Zum Inhalt springen

Stellungnahme zum neuen Lehrplan für das Unterrichtsfach Sozialkunde für die Berufs- und Berufsfachschule

Was gibt es denn da schon wieder zu kritisieren?

1. Es ist zu begrüßen, dass der Sozialkundelehrplan regelmäßig auf seine
Aktualität hin überprüft wird. Leider wurde der Formulierungsfehler bei Politikverdrossenheit wieder übersehen (vgl. 11.4). Da Politikverdrossenheit nicht vermittelt werden soll, müsste es richtig heißen: "Probleme der Politikversäumnisse".

2. Der neue Entwurf unterscheidet sich inhaltlich nur wenig von dem geltenden Lehrplan. Zu begrüßen ist, dass sowohl die Nationalsozialistische Diktatur (vgl. 11.1) als auch die Weimarer Republik wieder Lerninhalt des Sozialkundeunterrichts werden. Leider wird die Weimarerrepublik weitgehend auf das Regierungssystem beschränkt. Dies ist bedenklich, da durch eine solche inhaltliche Beschränkung die Befürchtung besteht, dass falsche Schlüsse gezogen werden. Es gibt verschiedene Erklärungsansätze, für die Machtergreifung der Nationalsozialisten - einige Historiker sprechen sogar von einer Machtübergabe (vgl. Bernt Engelmann: Einig gegen Recht und Freiheit, Steidl Verlag Göttingen 1993, S. 220 f.). Wenn die Weimarer Republik weitgehend auf das Regierungssystem beschränkt wird, dann besteht die Gefahr, dass dieses auch als Ursache für den Hitlerfaschismus erlernt wird. Entsprechend des Beutelsbacher Konsenses sollte jedoch vermieden werden, Schülerinnen und Schüler zu übermannen. Vielmehr ist Kontroverses kontrovers darzustellen, mit dem Ziel die Schülerinnen und Schüler zu befähigen ihre eigenen Interessen zu analysieren (vgl. Bernhard Sutor, Politische Bildung im Streit um die "intellektuelle Gründung" der Bundesrepublik Deutschland, in Bundeszentrale für politische Bildung, Politik und Zeitgeschichte (B 45/2002)).
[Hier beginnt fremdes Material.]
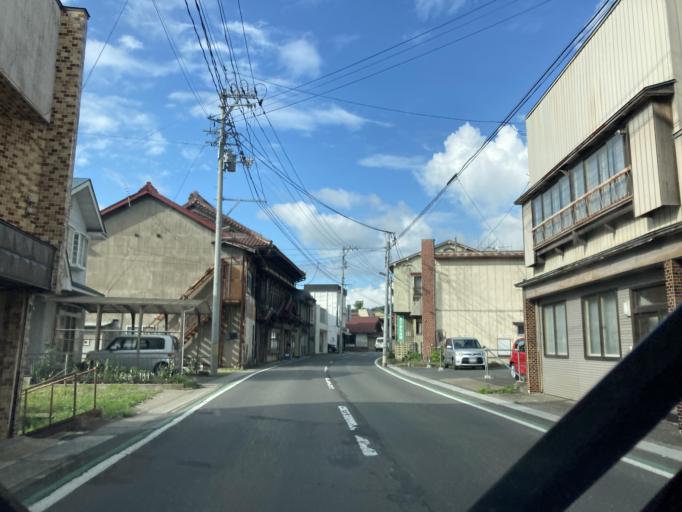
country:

3. Des Weiteren ist zu bedauern, dass weder die Novemberrevolution von 1919  noch das demokratische Engagement zur Niederschlagung des Kapp-Putsches 1921 Berücksichtigung im Lehrplan finden. Dabei bietet der Lerninhalt "abwehrbereite Demokratie" (vgl. LZ 11.1) eine gute Möglichkeit, um auf den erfolgreichen Generalstreik gegen den Kapp-Putsch exemplarisch zu verweisen.
 
4. Leider wird die "Bedeutung einer unabhängigen Berichterstattung" (LZ 11.3) von einem verbindlichen Lernziel zu einem Kann-Inhalt. Dies verwundert angesichts der wachsenden Bedeutung der Medien in der Gesellschaft.
 
5. Das Lernziel 11.5 wird um den Lerninhalt der EGKS erweitert. Hierdurch entsteht möglicherweise die Gefahr einer Überfrachtung des Lehrplanes.
 
6. Bei der Formulierung der Lernziele werden an vielen Stellen anspruchsvollere Verben benutzt. So wird aus "lernen kennen" "erschließen" (vgl. LZ 10.3), aus "erhalten einen Überblick" wird "verschaffen sich einen Überblick" (vgl.  LZ 12.1) aus "erkennen" wird "wägen ab" (vgl. LZ 12.1). An anderer Stelle wird aus "erkennen" "werden bewusst" (vgl. LZ 12.2). Aus "sehen Ursachen und Merkmale von Unterentwicklung" wird "machen sich Merkmale und Ursachen von Unterentwicklung bewusst". Es ist zu begrüßen, wenn ein anspruchsvoller Unterricht angestrebt wird. Angesichts der Stofffülle können in der Unterrichtspraxis jedoch viele Lerninhalte nur kurz behandelt werden. Eine intensive Vertiefung ist nicht möglich. Die sicherlich zu begrüßenden Ziele, die sich hinter diesen anspruchsvollen Verben verbergen, erscheinen deshalb kaum realisierbar.